If readers don't go to the movie, it is worth a trip on line to Vivian Maier image sites. They are powerful, tender, soulful, beautifully composed and more.



Saturday, April 12, 2014

Another Guest Contributor --- Day 3/91

Walk: Mindful Body
Distance: 10 blocks and take yoga class

Another quote that recently arrived in Ciwt's inbox is from A.A. Milne:

“Promise me you’ll always remember: You’re braver than you believe, and stronger than you seem, and smarter than you think”.  From Christopher Robin to  Winnie the Pooh.

This is particularly dear to Ciwt because her nickname growing up was...Pooh.

Friday, April 11, 2014

Moon Language -- Day 3/90

Walk: Ft. Mason/Friends of the Library Donation, Presdio P.O. (taxes), Mindful Body, UPS
Distance: 3 miles and take yoga class

Another (see 3/82) poem Ciwt was sent recently is this one.

With that Moon Language

Admit something:

Everyone you see, you say to them,
“Love me.”

 Of course you do not do this out loud;
Someone would call the cops.

Still though, think about this,
This great pull in us
To connect.

Why not become the one
Who lives with a full moon in each eye
That is always saying,

With that sweet moon

What every other eye in this world
Is dying to


Thursday, April 10, 2014

Stumped Magician --- Day 3/89

Walk: No
Distance: A few blocks

Can't get it out today.

Wednesday, April 9, 2014

Caper Donation --- Day 3/88

Walk: Mindful Body, Town School Clothes Closet
Distance: 1.5 miles and teach yoga class

On the way to Town School Clothes Closet.  New person, please enjoy...

Tuesday, April 8, 2014

Viva Impressionism --- Day 3/87

Walk: Legion of Honor, Mindful Body
Distance: 1.5 miles and teach yoga class

Just when you think you know 'all about' Impressionism, you sit down and view a 12-hour Great Courses set of videos on it.  Finally, finally Ciwt is beginning to grasp the art strides that were taken in that complex, inventive, agitated, courageous, art window that opened in France from roughly 1860 to 1900.

But, even though Ciwt was just finished with this great Great Course on Impressionism, she had already reverted to the 'been there, done that, probably won't bother with another Impressionism show' mindset when she arrived at today's lecture at the Legion of Honor. Luckily arrived! It was given by the Museum Director, who has expertise in Renoir among other artists, and introduced the current Intimate Impressionism show at the Legion.  And, oh my, what treasures are here - in their small ways (because the paintings are all small ones, painted often for fellow artist friends) encapsulating the entire history of the Impressionism movement.

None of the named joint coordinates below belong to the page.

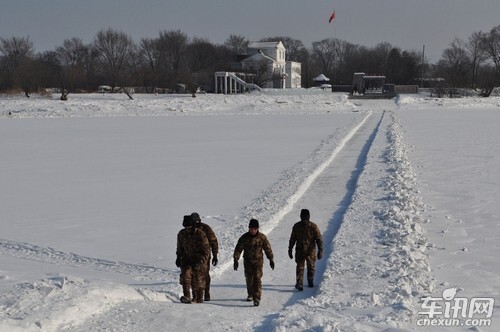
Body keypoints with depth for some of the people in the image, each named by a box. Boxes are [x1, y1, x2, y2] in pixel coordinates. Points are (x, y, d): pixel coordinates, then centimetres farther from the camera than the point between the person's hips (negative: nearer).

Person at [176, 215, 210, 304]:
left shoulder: (200, 235, -17)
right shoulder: (181, 234, -1)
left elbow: (206, 250, -15)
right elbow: (179, 247, 18)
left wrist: (201, 261, -25)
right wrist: (178, 257, 11)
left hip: (198, 261, -3)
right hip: (186, 259, 3)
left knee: (198, 281, 1)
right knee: (185, 277, -17)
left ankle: (198, 299, 14)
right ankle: (186, 297, -21)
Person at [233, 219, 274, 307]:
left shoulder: (262, 237, -7)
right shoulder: (244, 237, -6)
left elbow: (268, 249, 3)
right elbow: (238, 249, -3)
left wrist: (271, 259, 7)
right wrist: (236, 260, -9)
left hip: (258, 261, -2)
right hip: (247, 261, 2)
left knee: (257, 278, -13)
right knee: (249, 279, 11)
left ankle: (257, 298, -17)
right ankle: (250, 294, 31)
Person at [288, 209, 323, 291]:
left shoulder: (313, 227, -9)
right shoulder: (296, 226, -2)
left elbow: (319, 239, -7)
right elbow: (292, 239, 9)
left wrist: (320, 250, -12)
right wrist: (290, 250, 10)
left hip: (310, 251, 0)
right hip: (300, 251, 1)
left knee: (311, 267, 13)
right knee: (300, 268, -7)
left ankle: (310, 281, 34)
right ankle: (299, 284, -7)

Certainly Ciwt will return to the show.  Meanwhile, a few fresh paintings that caught her heart today were of intense flower beds by Van Gogh and two dogs on the street by Bonnard. It is difficult to understand from our perspective that the loveliness and charm both - really all - these paintings display were the last thing the artists intended.  They were intent on authentic engagement in modern life, capturing lived experience on canvas.

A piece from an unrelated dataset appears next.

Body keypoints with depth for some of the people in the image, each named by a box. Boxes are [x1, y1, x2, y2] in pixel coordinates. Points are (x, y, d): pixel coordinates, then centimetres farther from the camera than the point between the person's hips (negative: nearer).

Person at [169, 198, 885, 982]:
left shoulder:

Vincent Van Gogh, Flower Beds in Holland, ca 1883, oil on canvas on wood

Pierre Bonnard, Two Dogs in a Deserted Street, ca 1894, oil on wood

Monday, April 7, 2014

MFK Fisher and the Spring Closet Caper --- Day 3/86

Walk: Mindful Body, Trader Joe's
Distance: 2 miles and teach yoga class

So now the clothes letting go number is @55.  If you've been following Ciwt's Spring Closet Caper you know this is 10 less than yesterday. The letting go of clothes/possessions is complex/not easy as we all know.  As a yoga teacher I'm often in the proximity of Buddhist thinking since the spread of Buddhism was concurrent and often intertwined with the spread of yoga from India farther East. And at the heart of Buddhism is the notion of non-attachment.  A notion that winks at me during these closet caper times and tries to entice me to act from a place of 'purity', a place of 'letting go,' a place of 'non-attachment.'

But then it occurs to Ciwt that non-attachment is not really what calls to her. She likes some semblance of order, dislikes jammed, crammed closets and the stale energy that attends them, is attracted to the intuitive energy of having 'just the right feeling' things around her.  She also likes this M.F.K. Fisher quote she found.

M.F.K. Fisher
“...for me there is too little of life to spend most of it forcing myself into detachment from it.”